By Steve Peake, About.com Guide to 80s Music

This Week's Forgotten Gem of the '80s: Roxy Music's "Oh Yeah"

Friday May 16, 2008
The nondescript title of this exhilarating track from 1980's Flesh & Blood gives absolutely no indication of the pure joy to be derived from its majestic chorus alone. In fact, come to think of it, it's amazing to me that as many times as pop music artists have conceived choruses over the years, they still have the ability to come up with melodies capable of bringing listeners back from the darkest depths no matter how suffocated and defeated they may have felt moments earlier. This transcendent Bryan Ferry composition, to me, projects such a light when it breaks into one of the loveliest choruses of the '80s: "There's a band playing on the radio, with a rhythm of rhyming guitars." It's a spine-tingling moment, one of those sublimely rare musical occasions that just happens to perfectly mirror one of the song's later lyrics, which spotlights music's uncanny knack at "drowning the sounds" of one's tears.
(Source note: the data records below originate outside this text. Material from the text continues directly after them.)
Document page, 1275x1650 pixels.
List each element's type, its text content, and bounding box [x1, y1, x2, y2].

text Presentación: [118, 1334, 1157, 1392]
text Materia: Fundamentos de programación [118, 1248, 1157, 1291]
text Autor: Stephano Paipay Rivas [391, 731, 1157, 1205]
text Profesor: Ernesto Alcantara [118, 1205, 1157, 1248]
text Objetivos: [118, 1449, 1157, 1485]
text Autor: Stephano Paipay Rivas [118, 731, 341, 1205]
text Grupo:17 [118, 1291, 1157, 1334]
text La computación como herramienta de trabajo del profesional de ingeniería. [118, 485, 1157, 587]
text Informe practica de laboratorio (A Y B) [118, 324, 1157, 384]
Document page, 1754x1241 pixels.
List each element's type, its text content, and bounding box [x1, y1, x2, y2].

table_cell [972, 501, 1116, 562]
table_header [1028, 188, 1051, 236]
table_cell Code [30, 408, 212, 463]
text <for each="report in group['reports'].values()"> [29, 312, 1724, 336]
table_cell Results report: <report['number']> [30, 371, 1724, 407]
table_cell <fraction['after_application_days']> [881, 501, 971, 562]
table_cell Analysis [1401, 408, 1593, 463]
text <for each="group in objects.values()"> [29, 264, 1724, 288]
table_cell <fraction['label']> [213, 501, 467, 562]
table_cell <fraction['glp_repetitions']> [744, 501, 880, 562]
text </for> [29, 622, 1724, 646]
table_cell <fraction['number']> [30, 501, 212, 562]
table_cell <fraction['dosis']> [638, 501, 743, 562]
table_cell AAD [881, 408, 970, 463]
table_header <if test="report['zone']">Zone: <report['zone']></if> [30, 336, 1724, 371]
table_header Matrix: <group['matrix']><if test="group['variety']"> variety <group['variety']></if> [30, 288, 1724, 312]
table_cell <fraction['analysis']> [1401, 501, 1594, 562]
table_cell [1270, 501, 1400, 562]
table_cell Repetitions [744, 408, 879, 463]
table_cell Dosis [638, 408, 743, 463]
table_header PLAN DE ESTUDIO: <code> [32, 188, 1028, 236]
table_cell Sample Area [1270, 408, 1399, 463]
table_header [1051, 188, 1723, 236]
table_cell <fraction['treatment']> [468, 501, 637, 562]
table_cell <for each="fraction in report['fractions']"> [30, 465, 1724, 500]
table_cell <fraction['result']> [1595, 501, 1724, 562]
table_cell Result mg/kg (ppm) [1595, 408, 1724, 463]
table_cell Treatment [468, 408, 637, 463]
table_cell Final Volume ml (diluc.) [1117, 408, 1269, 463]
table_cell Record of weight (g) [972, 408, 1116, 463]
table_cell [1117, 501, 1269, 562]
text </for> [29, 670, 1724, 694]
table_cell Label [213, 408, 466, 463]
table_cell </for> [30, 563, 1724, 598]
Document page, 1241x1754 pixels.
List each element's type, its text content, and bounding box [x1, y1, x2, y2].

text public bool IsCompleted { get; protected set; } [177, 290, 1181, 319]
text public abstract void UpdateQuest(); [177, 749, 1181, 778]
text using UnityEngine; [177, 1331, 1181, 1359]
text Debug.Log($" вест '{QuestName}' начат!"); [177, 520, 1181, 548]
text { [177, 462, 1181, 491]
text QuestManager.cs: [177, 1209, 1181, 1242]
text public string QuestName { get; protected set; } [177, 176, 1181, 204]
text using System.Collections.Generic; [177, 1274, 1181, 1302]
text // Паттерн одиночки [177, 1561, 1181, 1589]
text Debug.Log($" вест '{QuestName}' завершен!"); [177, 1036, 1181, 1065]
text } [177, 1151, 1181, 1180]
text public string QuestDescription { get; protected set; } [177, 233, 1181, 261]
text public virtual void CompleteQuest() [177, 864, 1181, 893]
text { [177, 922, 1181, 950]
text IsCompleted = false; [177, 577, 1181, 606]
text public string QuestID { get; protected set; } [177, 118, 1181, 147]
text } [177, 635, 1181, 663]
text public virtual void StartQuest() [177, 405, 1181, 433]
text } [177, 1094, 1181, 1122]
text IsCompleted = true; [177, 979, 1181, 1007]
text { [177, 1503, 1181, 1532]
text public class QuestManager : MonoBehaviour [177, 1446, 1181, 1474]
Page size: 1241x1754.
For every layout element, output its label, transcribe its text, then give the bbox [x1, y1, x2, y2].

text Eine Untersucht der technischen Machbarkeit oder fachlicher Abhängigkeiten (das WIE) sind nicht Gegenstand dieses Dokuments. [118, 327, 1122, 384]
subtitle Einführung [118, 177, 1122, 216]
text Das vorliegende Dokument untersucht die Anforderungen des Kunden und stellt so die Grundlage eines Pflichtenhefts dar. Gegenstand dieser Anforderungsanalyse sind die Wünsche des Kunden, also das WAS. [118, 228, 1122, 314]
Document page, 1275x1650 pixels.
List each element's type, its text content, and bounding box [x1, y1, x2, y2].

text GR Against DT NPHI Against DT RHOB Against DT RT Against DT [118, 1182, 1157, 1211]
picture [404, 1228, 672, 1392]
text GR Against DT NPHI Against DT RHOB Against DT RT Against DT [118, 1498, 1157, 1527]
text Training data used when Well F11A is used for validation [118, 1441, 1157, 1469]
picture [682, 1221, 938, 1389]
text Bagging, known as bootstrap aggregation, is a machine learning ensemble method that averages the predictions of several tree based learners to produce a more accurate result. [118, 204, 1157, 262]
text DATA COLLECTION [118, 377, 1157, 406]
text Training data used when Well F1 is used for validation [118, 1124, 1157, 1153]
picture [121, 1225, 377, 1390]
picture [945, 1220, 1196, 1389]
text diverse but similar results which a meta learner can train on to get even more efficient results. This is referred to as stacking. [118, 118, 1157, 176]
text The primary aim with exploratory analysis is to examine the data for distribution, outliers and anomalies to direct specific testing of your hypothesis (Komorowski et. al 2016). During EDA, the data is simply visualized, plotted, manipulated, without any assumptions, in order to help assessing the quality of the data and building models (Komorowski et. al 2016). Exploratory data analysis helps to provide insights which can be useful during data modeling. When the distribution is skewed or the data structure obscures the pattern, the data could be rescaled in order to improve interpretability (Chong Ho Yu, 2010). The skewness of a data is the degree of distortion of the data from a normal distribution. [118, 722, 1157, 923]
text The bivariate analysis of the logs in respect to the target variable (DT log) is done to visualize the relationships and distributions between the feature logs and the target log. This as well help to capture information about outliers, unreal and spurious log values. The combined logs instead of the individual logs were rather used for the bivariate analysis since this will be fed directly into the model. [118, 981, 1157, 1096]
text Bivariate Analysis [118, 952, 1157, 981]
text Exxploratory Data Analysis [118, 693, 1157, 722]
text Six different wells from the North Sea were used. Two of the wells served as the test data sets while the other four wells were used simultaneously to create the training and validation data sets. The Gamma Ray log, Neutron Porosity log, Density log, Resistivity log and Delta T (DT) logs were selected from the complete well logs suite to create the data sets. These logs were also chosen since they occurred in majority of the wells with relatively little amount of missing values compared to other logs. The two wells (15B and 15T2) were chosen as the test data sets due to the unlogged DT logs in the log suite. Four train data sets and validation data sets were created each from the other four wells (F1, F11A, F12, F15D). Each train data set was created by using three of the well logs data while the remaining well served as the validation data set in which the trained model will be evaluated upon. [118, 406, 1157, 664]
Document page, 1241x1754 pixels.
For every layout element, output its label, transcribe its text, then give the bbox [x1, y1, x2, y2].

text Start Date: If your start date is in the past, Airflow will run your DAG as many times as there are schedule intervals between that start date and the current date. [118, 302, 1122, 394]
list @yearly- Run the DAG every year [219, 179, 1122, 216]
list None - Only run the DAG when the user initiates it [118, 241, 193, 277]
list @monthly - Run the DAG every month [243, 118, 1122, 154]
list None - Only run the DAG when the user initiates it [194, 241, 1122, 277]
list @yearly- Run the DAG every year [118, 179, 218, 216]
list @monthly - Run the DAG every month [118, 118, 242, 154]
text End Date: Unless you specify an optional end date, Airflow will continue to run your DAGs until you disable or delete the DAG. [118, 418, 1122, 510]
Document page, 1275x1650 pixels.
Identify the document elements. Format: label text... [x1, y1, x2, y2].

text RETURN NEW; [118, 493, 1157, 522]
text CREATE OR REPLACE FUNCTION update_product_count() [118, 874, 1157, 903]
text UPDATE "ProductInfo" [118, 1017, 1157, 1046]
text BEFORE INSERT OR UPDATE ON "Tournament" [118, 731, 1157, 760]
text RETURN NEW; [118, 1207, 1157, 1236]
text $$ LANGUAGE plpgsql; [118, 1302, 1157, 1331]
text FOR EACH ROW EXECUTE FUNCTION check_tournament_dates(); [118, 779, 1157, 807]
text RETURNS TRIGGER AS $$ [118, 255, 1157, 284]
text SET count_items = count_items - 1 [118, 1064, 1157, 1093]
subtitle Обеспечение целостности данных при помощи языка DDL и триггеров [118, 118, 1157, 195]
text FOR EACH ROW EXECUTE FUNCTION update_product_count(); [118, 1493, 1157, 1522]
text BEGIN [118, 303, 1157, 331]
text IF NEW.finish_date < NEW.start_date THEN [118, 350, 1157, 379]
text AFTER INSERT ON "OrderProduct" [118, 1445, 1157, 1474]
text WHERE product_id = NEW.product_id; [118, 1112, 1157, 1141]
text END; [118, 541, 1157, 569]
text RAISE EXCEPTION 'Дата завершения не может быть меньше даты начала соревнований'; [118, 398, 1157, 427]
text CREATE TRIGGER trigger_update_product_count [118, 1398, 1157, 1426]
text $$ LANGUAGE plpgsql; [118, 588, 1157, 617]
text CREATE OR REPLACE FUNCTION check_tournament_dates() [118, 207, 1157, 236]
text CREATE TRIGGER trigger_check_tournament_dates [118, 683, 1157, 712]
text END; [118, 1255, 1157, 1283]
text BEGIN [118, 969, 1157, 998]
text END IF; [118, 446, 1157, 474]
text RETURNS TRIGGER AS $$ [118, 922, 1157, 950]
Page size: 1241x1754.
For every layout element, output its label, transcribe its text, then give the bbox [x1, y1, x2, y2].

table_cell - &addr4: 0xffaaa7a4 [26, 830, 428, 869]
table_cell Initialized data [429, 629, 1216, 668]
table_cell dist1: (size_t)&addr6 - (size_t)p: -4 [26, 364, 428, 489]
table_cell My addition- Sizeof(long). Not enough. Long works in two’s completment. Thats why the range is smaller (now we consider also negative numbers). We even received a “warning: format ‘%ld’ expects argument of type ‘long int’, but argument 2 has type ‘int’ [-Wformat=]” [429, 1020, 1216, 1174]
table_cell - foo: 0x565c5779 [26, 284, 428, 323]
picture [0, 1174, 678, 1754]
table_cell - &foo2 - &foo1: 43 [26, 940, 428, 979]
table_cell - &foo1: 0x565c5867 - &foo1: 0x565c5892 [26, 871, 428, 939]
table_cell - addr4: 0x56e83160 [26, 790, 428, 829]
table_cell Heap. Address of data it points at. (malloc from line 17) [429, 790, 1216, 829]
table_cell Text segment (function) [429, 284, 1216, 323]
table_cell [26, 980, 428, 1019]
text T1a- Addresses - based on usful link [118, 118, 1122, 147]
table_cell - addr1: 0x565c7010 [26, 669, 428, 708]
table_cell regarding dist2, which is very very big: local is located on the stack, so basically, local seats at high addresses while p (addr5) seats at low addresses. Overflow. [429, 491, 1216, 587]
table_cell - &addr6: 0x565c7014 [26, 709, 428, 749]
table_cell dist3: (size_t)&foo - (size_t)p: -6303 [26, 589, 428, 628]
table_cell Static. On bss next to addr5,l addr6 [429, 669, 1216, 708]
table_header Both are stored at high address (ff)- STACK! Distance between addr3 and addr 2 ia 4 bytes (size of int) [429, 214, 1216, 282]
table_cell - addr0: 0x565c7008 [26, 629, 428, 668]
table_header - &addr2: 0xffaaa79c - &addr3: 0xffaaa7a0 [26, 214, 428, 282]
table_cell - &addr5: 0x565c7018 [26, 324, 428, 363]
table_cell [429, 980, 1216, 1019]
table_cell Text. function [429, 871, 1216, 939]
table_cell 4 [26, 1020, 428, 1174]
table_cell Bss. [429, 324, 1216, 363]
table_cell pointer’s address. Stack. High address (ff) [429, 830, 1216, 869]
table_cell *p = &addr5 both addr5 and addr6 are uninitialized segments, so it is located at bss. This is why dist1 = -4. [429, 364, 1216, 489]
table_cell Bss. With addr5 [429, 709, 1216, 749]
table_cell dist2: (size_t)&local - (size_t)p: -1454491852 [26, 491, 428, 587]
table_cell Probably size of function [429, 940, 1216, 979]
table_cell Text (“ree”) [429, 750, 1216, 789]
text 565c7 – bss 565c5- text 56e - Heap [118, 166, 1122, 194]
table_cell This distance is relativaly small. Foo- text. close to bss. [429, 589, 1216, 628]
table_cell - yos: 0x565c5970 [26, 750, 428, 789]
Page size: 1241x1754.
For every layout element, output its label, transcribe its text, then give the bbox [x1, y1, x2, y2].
The timing of this entry turns out to be quite fortuitous, as just last night I went to see the Swell Season (Glen Hansard and Marketa Irglova from the acclaimed film Once and their backing band) and, among other wonderful things, experienced this very same melodic genius in the group's passionate performances of tunes based on often remarkably simple melodies. I probably could have distilled this entry down to just a few words that pretty much say it all, but there is nobility in trying to express the inexpressible. Damn, I love music.

Comments

May 26, 2008 at 6:51 am
(1) Mohsin Maqbool Elahi says:

Steve: I have never heard Roxy Music or Bryan Ferry on the radio. It was 1986 when I first heard Bryan Ferry and Roxy Music on “Street Life” and Bryan Ferry’s “Boys and Girls” album. I had the albums recorded on cassette from a shop in Karachi. I immediately got hooked to their glamorous art rock. “Avalon” remains my favourite album to this day followed by “Flesh and Blood”. I feel like dancing whenever I listen to “Love is the Drug”. Besides, there is something extraordinary about this number that sends me in a trance. The same can be said about “Avalon”, “Dance Away”, “Angel Eyes”, “More Than This”, “Slave to Love”, “My Only Love”, “Over You”, “Oh Yeah”, “Same Old Scene” and “Eight Miles High”. However, this does not mean that the band’s or Ferry’s 70s stuff is not good as it has stood the test of time and I can still derive immeasurable pleasure listening to it. Stuff like “Do the Strand”, “Pyjamarama” and “Virginia Plains” sound fascinating to this day.